2012’nin başıyla beraber bu küçük ses birden bire daha duyulur
oldu. İnsanlar, Gülen Hareketi ile mesafe koymaya başladı. Biz de
dışarıdan bu sesi duymaya başladık. Şu andaki 20 yaş kuşağına
baktığınız zaman Milli Görüşlülerin üniversite mezunu sayısı Gülen
Hareketi mensuplarına göre düşüktür. Bürokrasi içine
girdiğimizdeyse mukayesesiz bir şey yüzde 95’i Gülen Hareketi,
yüzde 5’i Milli Görüş Hareketi. Üniversite mezunluğu kritik bir şey
üniversite mezunu demek entelektüel lider demektir. Bu da biraz
önce konuştuğumuz yeni Müslüman genç tipolojisinin görünürlülüğünü,
kamusal alana çıkmasını, ürün vermesini hep geciktirdi. Belki bu
öyle kolay kolay telafi edilecek bir şey de olmayabilir. Bu
insanlar yaşları ilerleyince bir işe girip çalışacaklar. O bakımdan
önümüzdeki 10 seneyi bitirdiğimizde onlarla karşılaşacağız.
İhtilalci bir görünüm ortaya çıkacak. Dünyanın apışıp seyredeceği
Türkiye merkezli bir Müslüman kuşakla karşı karşıya kalınacak.
Bu kuşak Gülen Hareketi gençliği olamaz mı?

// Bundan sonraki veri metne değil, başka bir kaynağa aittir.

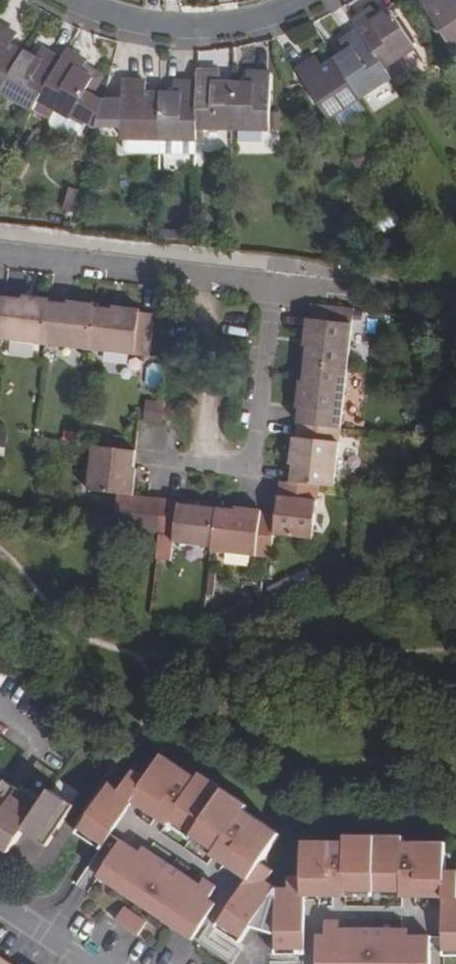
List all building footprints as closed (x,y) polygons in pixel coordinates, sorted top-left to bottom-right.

Gülen Hareketi gençliğinin olması çok zor. Çünkü Gülen Hareketi içinde gerçek anlamda bir entelektüel açılım şansı çok az. Özeleştiri çok çok az gidererek daha çok siyasi misyon öne çıkıyor. Ancak koparak bireyselleşmenin mümkün olduğu bir noktaya gidiyorlar. O yüzden de ben Gülen Hareketi’nin militanlaşmış, radikalleşmiş bir kadro etrafında şekilleneceğini düşünüyorum. Entelektüel vuruculuğunun kalmayacağını düşünüyorum.